Baudry sottolinea quanto sia importante il ruolo dell’opinione pubblica, che nasce da posizioni stantie di mass-media, radio e stampa, televisione e letteratura, che è alla base del più generale sentimento di rifiuto o di vero e proprio razzismo nei confronti degli omosessuali. I pregiudizi più diffusi vanno dall’idea che il mondo omosessuale sia una massoneria, che debba essere ghettizzato (pratica usuale negli Stati Uniti), che sia pericoloso e degradato, nozioni false che la dicono lunga su quanto il mondo omosessuale sia perlopiù invisibile, negato alla conoscenza dei più e soggetto a ogni tipo di equivoci, fra i quali anche quelli dannosi per la vita del singolo individuo. Ancora una volta la conclusione del capitolo è incentrata sulla morale, sulla necessità di una morale omosessuale, difficile da raggiungere anche perché molti omosessuali preferiscono rifuggire dal rigore morale preferendogli un atteggiamento “rivoluzionario”, che è il tema del quarto capitolo del saggio. Qui Baudry illustra i tratti comuni ai movimenti omofili sorti in varie città europee fra gli anni Cinquanta e Sessanta. Questa prima ondata puntava indistintamente a un più ampio riconoscimento dei diritti, di integrazione, di ricerca di dialogo con ogni parte della società, al progetto di istituire locali adatti a raccogliere persone altrimenti senza punti di riferimento. Il ’68 ha accelerato la storia e alcune rivendicazioni più recenti sono state segnate da maggiore chiasso e talvolta violenza. Il carattere burrascoso di questi movimenti ha avuto senza dubbio il merito di far prendere coscienza del problema al grande pubblico. Questo Baudry lo riconosce, ma è senz’altro uno dei nodi più problematici: quello di rivendicare (da parte per esempio del FHAR, il gruppo francese legato all’estrema sinistra) il diritto assoluto alla diversità fino agli estremi, con il risultato di porsi in controtendenza a tutto ciò che movimenti come Arcadie hanno propugnato lavorando sull’integrazione. Qui è interessante non stigmatizzare Baudry come semplice conservatore né separare del tutto le due posizioni, pur difficilmente conciliabili. A onor del vero Baudry ricorda come la sinistra marxista si rifiuti di considerare l’omosessualità un fenomeno rivoluzionario. E forse ha senso considerare la causa come un fine, non come un mezzo.
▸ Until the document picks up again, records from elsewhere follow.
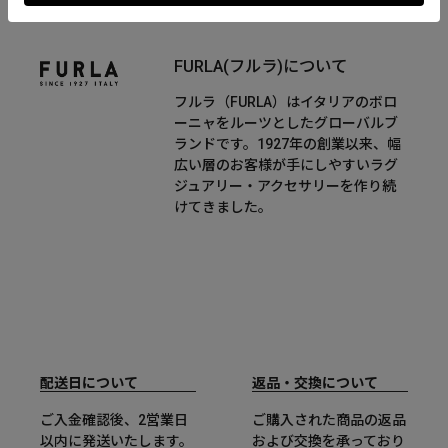
FURLA(フルラ)について
フルラ（FURLA）はイタリアのボロ
ーニャをルーツとしたグローバルブ
ランドです。1927年の創業以来、幅
広い層のお客様が手にしやすいラグ
ジュアリー・アクセサリーを作り続
けてきました。
配送日について
返品・交換について
ご入金確認後、2営業日
ご購入された商品の返品
以内に発送いたします。
および交換を承っており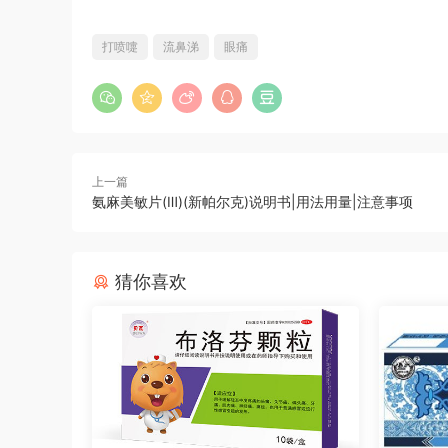
打喷嚏
流鼻涕
眼痛
上一篇
氨麻美敏片(Ⅲ)(新帕尔克)说明书|用法用量|注意事项
猜你喜欢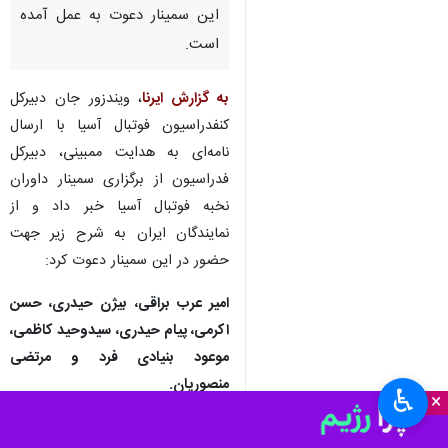
این سمینار دعوت به عمل آمده
است.
به گزارش ایرنا
، ویندزور جان دبیرکل
کنفدراسیون فوتبال آسیا با ارسال
نامه‌ای به هدایت ممبینی، دبیرکل
فدراسیون از برگزاری سمینار داوران
نخبه فوتبال آسیا خبر داد و از
نمایندگان ایران به شرح زیر جهت
حضور در این سمینار دعوت کرد:
امیر عرب براقی، بیژن حیدری، حسن
اکرمی، پیام حیدری، سیدوحید کاظمی،
موعود بنیادی فرد و مرتضی
منصوریان.
♿︎
×
لازم به توضیح است، سمینار فوق از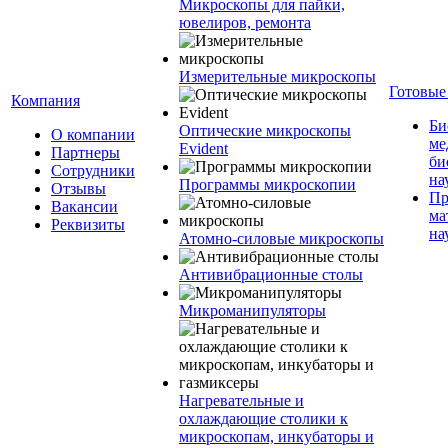
Микроскопы для пайки,
ювелиров, ремонта
Измерительные микроскопы
Готовые
Компания
Би
Оптические микроскопы
О компании
ме
Evident
Партнеры
би
Сотрудники
на
Программы микроскопии
Отзывы
Пр
Вакансии
ма
Реквизиты
на
Атомно-силовые микроскопы
Антивибрационные столы
Микроманипуляторы
Нагревательные и
охлаждающие столики к
микроскопам, инкубаторы и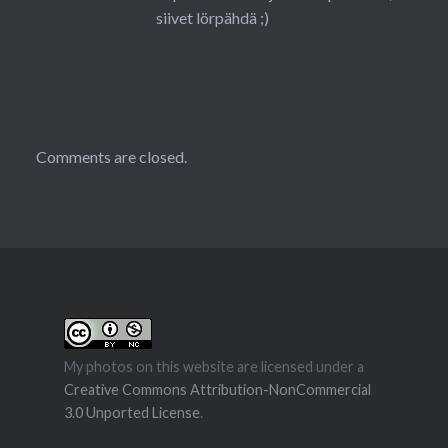
siivet lörpähdä ;)
Comments are closed.
My photos on this website are licensed under a
Creative Commons Attribution-NonCommercial
3.0 Unported License
.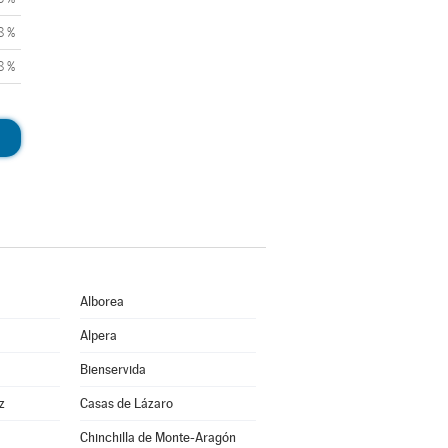
8 %
8 %
Alborea
Alpera
Bienservida
z
Casas de Lázaro
Chinchilla de Monte-Aragón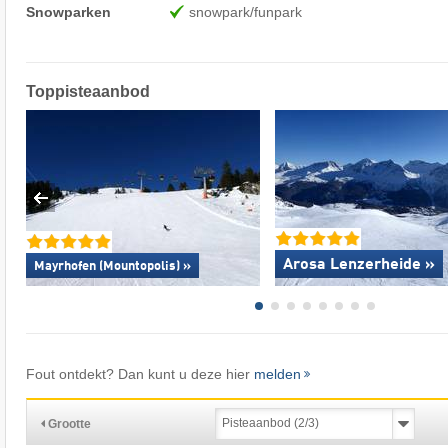
Snowparken
snowpark/funpark
Toppisteaanbod
Arosa Lenzerheide »
Mayrhofen (Mountopolis) »
Fout ontdekt? Dan kunt u deze hier
melden
Grootte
L’omosessualità femminile trova spazio autonomo alla fine del saggio per ragioni già illustrate nell’introduzione dallo stesso Baudry: «il problema sociale rappresentato dall’omosessualità femminile è molto meno drammatico di quello dell’omosessualità maschile» (p. 218)
In ogni caso gli autori riconoscono qui lo stesso tipo di cause e di categorie possibili, ritrovano gli stessi riflessi, le medesime caratteristiche già espresse lungo le precedenti dissertazioni, ma se possibili ancor più nascoste, più “piccole”, comunque meno notate in società.

Decisamente interessante la terza parte del volume, una pièce teatrale ideata dallo stesso Baudry, nella quale si delineano tutte le problematiche sollevate nel saggio. Il procuratore, questo il titolo dell’opera, è incentrata sulla figura di Morienval, un uomo nominato procuratore a cui il Ministero chiede il pugno di ferro contro i reati contro la morale. Ma l’uomo ha sempre mentito alla società, alla famiglia: è omosessuale, marito di una donna vendicativa con la quale non ha mai potuto consumare il matrimonio, padre di Jean-François, un ragazzo volitivo che non conosce la verità ma la comprende e la accoglie, incarnando un’idea di rivoluzione ma anche di speranza, che si completa grazie al rapporto con il padre che si consolida durante questa storia: un primo caso esemplare, la causa di un parricida (René Blaise) che ha ucciso perché portato dal padre all’esaurimento dopo anni di accuse e offese causate dalla sua incapacità di riconoscere l’omosessualità del figlio. Un’opera in quattro atti molto intensa dove il cammino verso la verità è rapido e certamente non indolore, ma che vuole essere un richiamo alla speranza in un mondo dove le rivoluzioni portino davvero a qualcosa.